Standard Channel Groupings

Adopting a standard taxonomy helps ensure your data maps correctly to channels in SourceMedium and Google Analytics.
Channelutm_sourceutm_medium
Paid Socialfacebook, instagram, tiktokpaid_social, cpc
Paid Searchgoogle, bingcpc, paid_search
Emailklaviyo, mailchimpemail
SMSattentive, postscriptsms
Affiliateshareasale, impactaffiliate
Organic Socialinstagram, tiktok, youtubesocial, organic

QA: how to verify UTMs are working

  1. Click a test link with UTMs and confirm the landing page URL includes the UTM parameters.
  2. Add a product and proceed to checkout; confirm UTMs aren’t dropped during the journey (cross-domain and checkout flows are common break points).
  3. In SourceMedium, spot-check recent orders to confirm expected utm_source / utm_medium values appear (and aren’t falling back to (direct) / (none)).
If checkout or privacy features drop UTMs, Shopify Plus teams often add a server-side backup by capturing UTMs into order attributes at checkout.

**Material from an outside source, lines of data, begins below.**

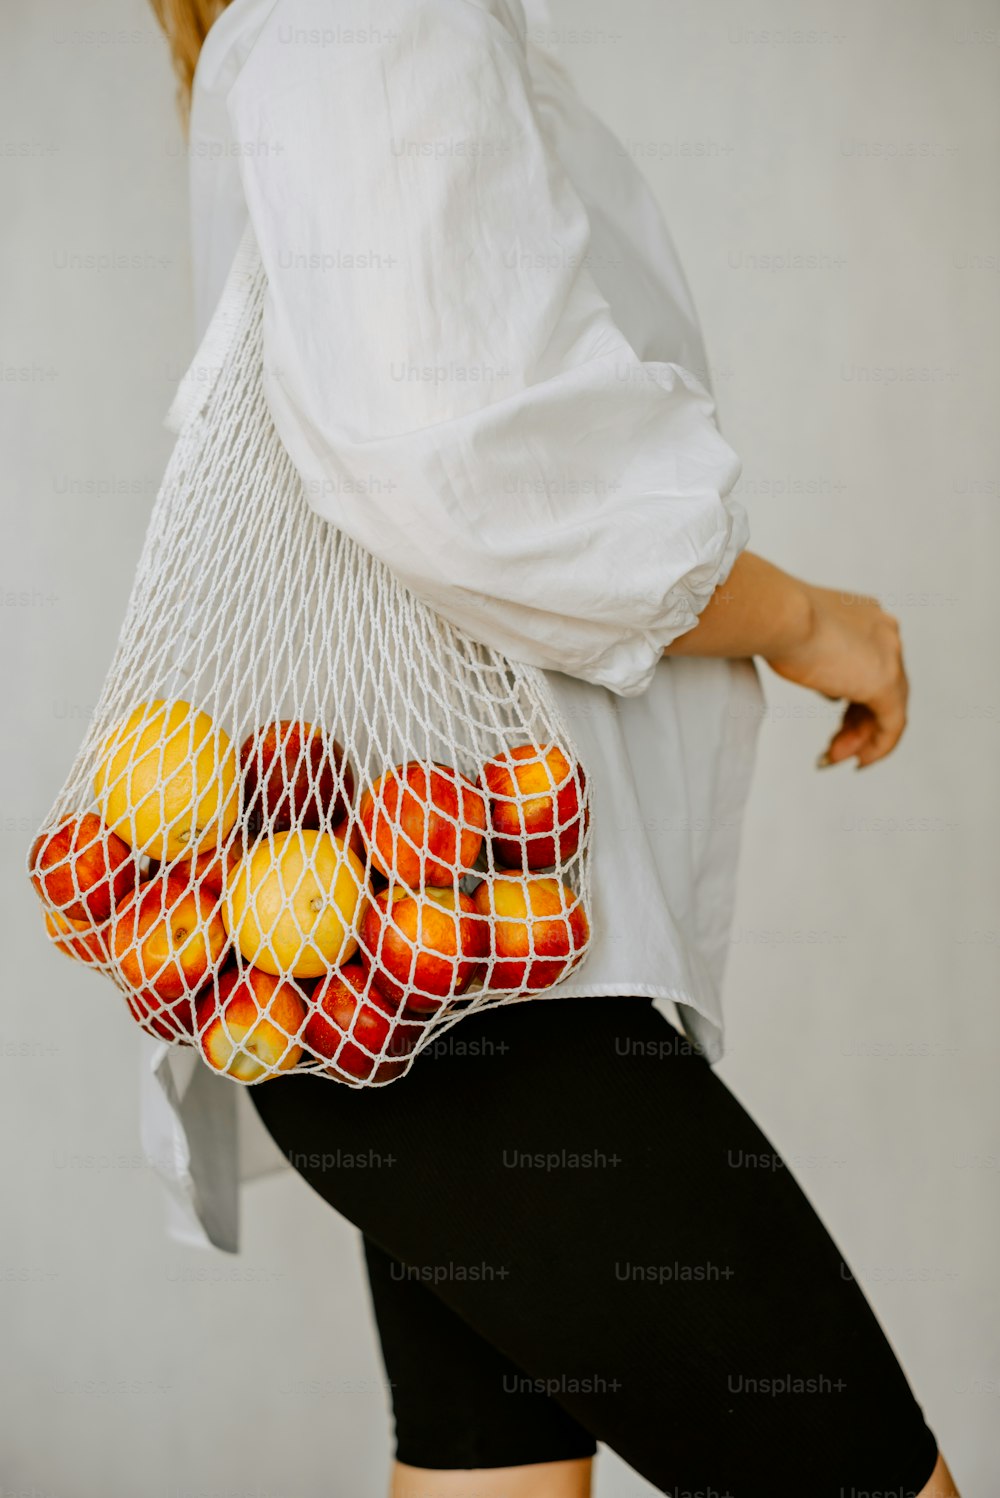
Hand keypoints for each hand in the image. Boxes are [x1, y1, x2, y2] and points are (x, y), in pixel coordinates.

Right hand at [765, 584, 908, 767]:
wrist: (780, 615)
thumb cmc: (776, 620)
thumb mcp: (801, 639)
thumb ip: (822, 662)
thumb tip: (831, 691)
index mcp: (867, 617)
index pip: (869, 664)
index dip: (853, 697)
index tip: (835, 719)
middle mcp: (885, 633)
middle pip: (881, 688)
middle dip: (856, 723)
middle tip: (833, 747)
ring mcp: (890, 656)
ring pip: (887, 707)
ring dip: (860, 737)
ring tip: (833, 757)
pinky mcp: (885, 682)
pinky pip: (892, 724)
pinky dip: (878, 745)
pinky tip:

Common mistakes (and how to avoid them)

  • Inconsistent casing (Meta vs meta) → standardize to lowercase
  • Overlapping meanings (utm_source=paid_social) → keep source for the platform, medium for the motion
  • Untagged email/SMS links → tag all links (buttons + images), not just one CTA
  • Changing conventions mid-stream → don’t rename sources/mediums without a migration plan (reporting will split)

UTMs vs click IDs (gclid, fbclid, etc.)

Click IDs can help identify an ad click, but they don’t replace a consistent UTM taxonomy. In SourceMedium, click IDs can act as a fallback-only inference for the channel-level source when explicit UTMs are missing.